Here is the curious thing about such similarities: Is a Serra drawing that resembles the sculptures a representation of the sculptures it resembles (or at least a representation of the sculptural practice which produced them)? Because the drawings look so much like his sculptural practice, do they, via backdoor or frontdoor, become images thereof? I began to wonder if the sculptures are the originals and the drawings the copies. Even if we put the sculptures and the drawings on an even footing, how can we express in words what we do or do not understand about the translation or mediation of a single artistic enterprise over dual media with such single-minded purpose that the resemblances start to seem uncanny? I do not know, but I would like to. These are the kinds of serious questions that Serra's drawings provoke, but, for better or for worse, it takes a long familiarity with Serra's other work before such questions come into view.
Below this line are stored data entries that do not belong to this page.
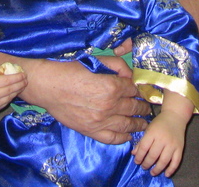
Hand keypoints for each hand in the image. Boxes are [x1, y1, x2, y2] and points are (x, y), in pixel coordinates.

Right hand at [0, 63, 25, 113]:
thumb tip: (12, 67)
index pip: (8, 80)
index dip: (17, 77)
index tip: (24, 73)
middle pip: (11, 89)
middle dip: (20, 84)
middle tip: (27, 79)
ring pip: (10, 96)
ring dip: (18, 90)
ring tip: (23, 85)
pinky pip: (6, 102)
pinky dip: (11, 96)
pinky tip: (15, 91)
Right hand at [11, 54, 149, 144]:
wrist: (50, 86)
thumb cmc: (72, 70)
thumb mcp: (97, 60)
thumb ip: (117, 65)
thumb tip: (131, 76)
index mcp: (112, 86)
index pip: (134, 90)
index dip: (140, 90)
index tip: (143, 92)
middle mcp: (110, 105)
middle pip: (135, 108)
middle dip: (143, 107)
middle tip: (148, 108)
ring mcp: (101, 121)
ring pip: (128, 124)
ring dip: (139, 123)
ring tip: (144, 123)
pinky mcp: (91, 131)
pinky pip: (113, 138)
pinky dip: (124, 138)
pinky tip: (129, 135)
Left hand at [132, 110, 185, 176]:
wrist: (175, 116)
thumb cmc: (160, 123)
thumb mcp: (148, 129)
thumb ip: (141, 142)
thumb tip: (133, 153)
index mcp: (153, 132)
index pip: (144, 148)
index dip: (139, 157)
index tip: (136, 161)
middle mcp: (163, 139)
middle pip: (153, 155)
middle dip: (147, 164)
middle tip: (144, 167)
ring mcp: (172, 144)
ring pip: (164, 161)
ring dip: (157, 169)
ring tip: (152, 172)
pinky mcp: (180, 148)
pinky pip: (176, 161)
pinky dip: (171, 169)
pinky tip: (166, 174)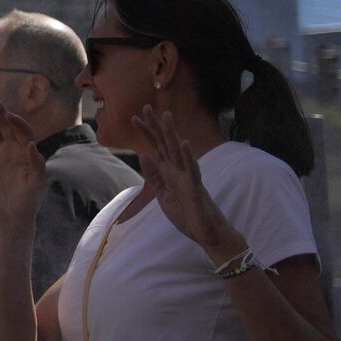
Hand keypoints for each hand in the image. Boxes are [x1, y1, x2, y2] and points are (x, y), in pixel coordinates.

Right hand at [0, 98, 46, 230]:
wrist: (12, 215)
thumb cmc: (29, 200)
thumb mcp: (38, 183)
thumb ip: (37, 164)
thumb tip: (30, 144)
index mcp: (28, 151)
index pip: (23, 130)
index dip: (17, 122)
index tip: (9, 117)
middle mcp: (13, 148)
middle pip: (6, 125)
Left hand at [130, 106, 240, 260]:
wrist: (206, 233)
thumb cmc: (187, 213)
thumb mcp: (163, 195)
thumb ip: (155, 176)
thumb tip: (144, 155)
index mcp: (170, 172)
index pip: (156, 148)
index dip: (147, 133)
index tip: (134, 117)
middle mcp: (179, 170)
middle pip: (166, 144)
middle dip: (156, 126)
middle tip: (146, 107)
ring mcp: (189, 177)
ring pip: (179, 152)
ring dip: (172, 134)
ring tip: (166, 116)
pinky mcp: (196, 188)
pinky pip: (192, 171)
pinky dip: (188, 157)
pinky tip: (184, 143)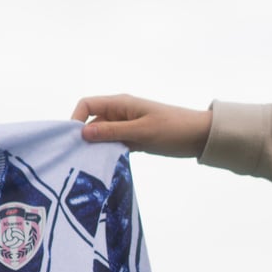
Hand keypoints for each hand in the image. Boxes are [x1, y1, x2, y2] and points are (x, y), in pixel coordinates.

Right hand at [71, 94, 212, 158]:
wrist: (199, 136)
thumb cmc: (173, 129)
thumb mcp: (141, 131)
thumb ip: (112, 132)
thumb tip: (83, 133)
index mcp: (121, 104)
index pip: (87, 105)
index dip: (76, 119)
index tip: (72, 141)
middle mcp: (120, 113)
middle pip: (92, 122)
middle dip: (83, 139)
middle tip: (78, 159)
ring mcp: (126, 126)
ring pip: (101, 136)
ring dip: (96, 148)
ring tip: (90, 166)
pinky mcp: (132, 139)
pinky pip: (113, 145)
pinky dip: (108, 154)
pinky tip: (105, 167)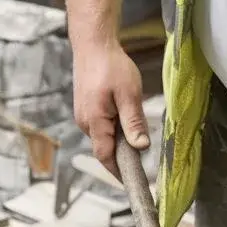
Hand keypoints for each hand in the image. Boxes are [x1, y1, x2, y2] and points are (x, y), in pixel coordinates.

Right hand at [72, 41, 148, 179]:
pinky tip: (124, 113)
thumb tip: (141, 147)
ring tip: (134, 122)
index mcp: (94, 122)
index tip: (133, 182)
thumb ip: (133, 122)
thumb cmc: (111, 65)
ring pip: (104, 137)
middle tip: (142, 148)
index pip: (105, 156)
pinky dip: (114, 127)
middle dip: (123, 153)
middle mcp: (85, 122)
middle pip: (105, 148)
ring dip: (119, 137)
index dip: (119, 171)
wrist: (93, 44)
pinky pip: (102, 127)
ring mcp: (83, 116)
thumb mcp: (129, 94)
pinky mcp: (86, 110)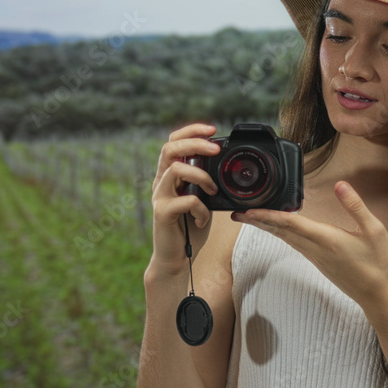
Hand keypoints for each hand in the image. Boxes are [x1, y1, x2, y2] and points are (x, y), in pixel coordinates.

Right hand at [149, 123, 220, 277]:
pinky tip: (204, 218)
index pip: (174, 142)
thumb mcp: (202, 198)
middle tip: (216, 149)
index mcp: (170, 175)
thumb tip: (227, 166)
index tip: (212, 129)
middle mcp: (161, 182)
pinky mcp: (162, 213)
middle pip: (169, 148)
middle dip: (195, 143)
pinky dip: (201, 208)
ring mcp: (160, 197)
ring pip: (176, 169)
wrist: (176, 258)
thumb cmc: (190, 227)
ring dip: (201, 176)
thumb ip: (207, 181)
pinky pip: (185, 200)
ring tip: (212, 190)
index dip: (191, 130)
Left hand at [232, 181, 387, 310]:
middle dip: (258, 221)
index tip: (248, 210)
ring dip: (267, 228)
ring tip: (252, 218)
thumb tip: (340, 185)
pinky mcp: (319, 263)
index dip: (267, 215)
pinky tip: (279, 229)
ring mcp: (316, 258)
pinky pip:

There are other pleasures, cerebral and otherwise, in the exhibition. The later works, from the last decade or so, add a new dimension—literally—to his drawings: depth. In the out-of-round series from 1999, Serra applied the paintstick through a screen or strainer so that it massed on the paper in three dimensions. Up close, the low-relief massed paint resembles a lunar landscape viewed through a powerful microscope, as seen below.
out-of-round X (1999) reminded me of Damien Hirst's apocalyptic works with dead flies. In another work, Black Tracks (2002), the circles of paint look like choppy ocean stormwaves frozen in black time. However much one knows these drawings are meant to be non-representational, the mind does want to form images sometimes.
How important is knowing then? If I think of flies where I know no 'picture-making' whatsoever—let alone pictures of flies—is intended, am I doing something wrong? What if one knows nothing going in and supplies one's own meanings from random associations, as in E.M. Forster's famous essay 'Not Looking at Pictures', where, of course, Forster wants us to do a bit more work than that?
Notwithstanding special cases like Serra's sculptures, whose elemental simplicity seems to provide the fewest obstacles to any audience, art is hard. It demands study. In an era when other major museums are sometimes cluttered with rubbish to appeal to crowds who don't really care about art ('Star Wars: The Magic of Myth' at the Brooklyn Museum, or Tim Burton's 'art' at the MoMA), the Met should be congratulated for mounting such a difficult, inaccessible show.
I don't mean to sound contrarian or elitist in saying this, but I am glad that Serra's drawings are not a widely 'accessible' exhibition. They will baffle, annoy, maybe even repulse some people. They are opaque, mysterious. It is good that they are so and that many people will stumble into the show and not know what the hell they are looking at or why. I have always taken it as an article of faith that we benefit from having to deal with difficult, challenging material.
Admiring Serra's drawings really does require knowing a fair amount about him and the generation of American artists—Donald Judd, Dan Flavin et al.—who came of age with him. This high entry fee of knowledge is not a bad thing. Art should make us want to know more and to work for it. Art can make us feel weird, unpleasant things, including the sometimes unavoidable sensation that one just doesn't get it. That sensation of perplexity is the necessary first step toward learning.
Museums should provide all the study aids under the sun, but accessibility should not come at the cost of shunning difficulty. The artist worked hard; so should we. Serra's drawings call us to meet the artist halfway: to join him in the important work of thinking through difficulty towards understanding.
Richard Serra Drawing: A Retrospective will be on view at the Metropolitan Museum of Art through August 28, 2011.